Medewerkers van de Nederlandse Zorgautoriteit (NZa) en de Autoriteit Consument en Markt (ACM) hebben gezamenlijk een working paper gepubliceerd over de prijsvorming in de ziekenhuiszorg. Op basis van declaratiegegevens op patiëntniveau en contractering is onderzocht wat het effect is van marktmacht op prijzen die tussen zorgverzekeraars en ziekenhuizen onderhandelen. De gebruikte data is onder meer afkomstig van Vektis en de NZa en beslaat het jaar 2013. In het model is rekening gehouden met de complexiteit en productenmix van de zorg die ziekenhuizen leveren.
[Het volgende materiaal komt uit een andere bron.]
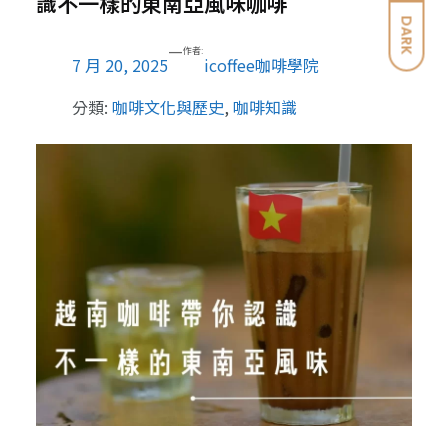
識不一樣的東南亞風味咖啡
DARK
—
作者:
7 月 20, 2025
icoffee咖啡學院
分類:
咖啡文化與歷史
, 
咖啡知識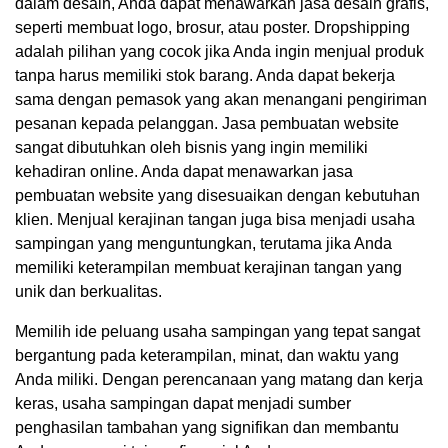
dalam desain, Anda dapat menawarkan jasa desain grafis,
seperti membuat logo, brosur, atau poster. Dropshipping
adalah pilihan yang cocok jika Anda ingin menjual produk
tanpa harus memiliki stok barang. Anda dapat bekerja
sama dengan pemasok yang akan menangani pengiriman
pesanan kepada pelanggan. Jasa pembuatan website
sangat dibutuhkan oleh bisnis yang ingin memiliki
kehadiran online. Anda dapat menawarkan jasa
pembuatan website yang disesuaikan dengan kebutuhan
klien. Menjual kerajinan tangan juga bisa menjadi usaha
sampingan yang menguntungkan, terutama jika Anda
memiliki keterampilan membuat kerajinan tangan yang
unik dan berkualitas.
Memilih ide peluang usaha sampingan yang tepat sangat
bergantung pada keterampilan, minat, dan waktu yang
Anda miliki. Dengan perencanaan yang matang dan kerja
keras, usaha sampingan dapat menjadi sumber
penghasilan tambahan yang signifikan dan membantu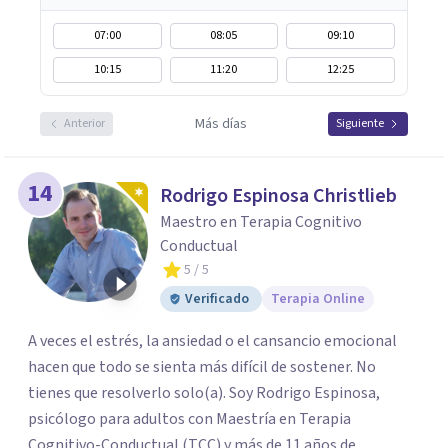
07:00
08:05
09:10
10:15
11:20
12:25
Más días
Anterior
Siguiente
14
Rodrigo Espinosa Christlieb
Maestro en Terapia Cognitivo
Conductual
5
/ 5
Verificado
Terapia Online
A veces el estrés, la ansiedad o el cansancio emocional
hacen que todo se sienta más difícil de sostener. No
tienes que resolverlo solo(a). Soy Rodrigo Espinosa,
psicólogo para adultos con Maestría en Terapia
Cognitivo-Conductual (TCC) y más de 11 años de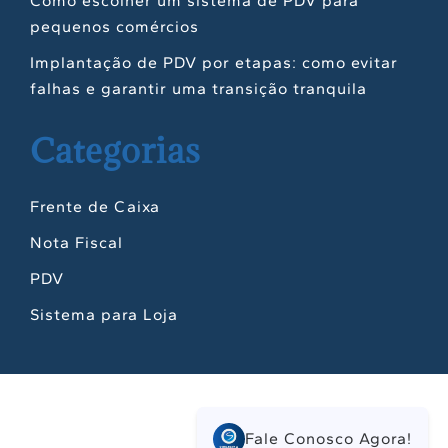
Como escolher um sistema de PDV para
pequenos comércios
Implantação de PDV por etapas: como evitar
falhas e garantir uma transição tranquila
Categorias
Frente de Caixa
Nota Fiscal
PDV
Sistema para Loja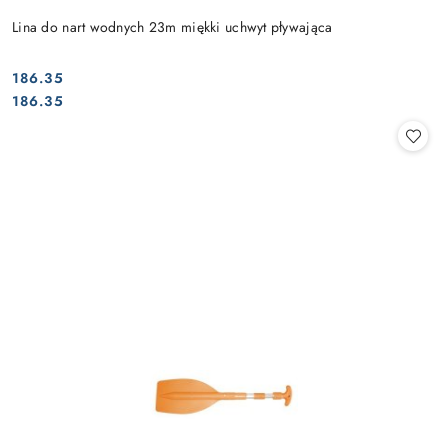
Lina do nart wodnych 23m miękki uchwyt pływająca
186.35
Cena:
Cena:
186.35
Het betreft een empirisch onderzoek waarbij econometrische modellen worden gebruikt en waarin gebruik wordt gemaakt van verschillende indicatoren voor marktmacht. Twee daarvan zijn gangbare indicatoren die gebruikt worden in het concentratietoezicht. Dit zijn de Elzinga-Hogarty test en marktafbakening op basis van patiëntenstromen. Een belangrijk kenmerk van deze methoden is dat er een afbakening van de geografische markt vereist is. Daarnaast zijn twee nieuwere indicatoren toegepast. Dit zijn de WTP (willingness-to-pay) en LOCI (Logit Competition Index) indicatoren. Deze methoden behoeven geen afbakening van de geografische markt. Academische literatuur uit onder meer de Verenigde Staten wijst erop dat de WTP en LOCI beter theoretisch onderbouwd zijn dan de traditionele indicatoren en dat zij beter verschillen in prijzen kunnen verklaren. De vier indicatoren zijn in dit onderzoek op Nederland toegepast.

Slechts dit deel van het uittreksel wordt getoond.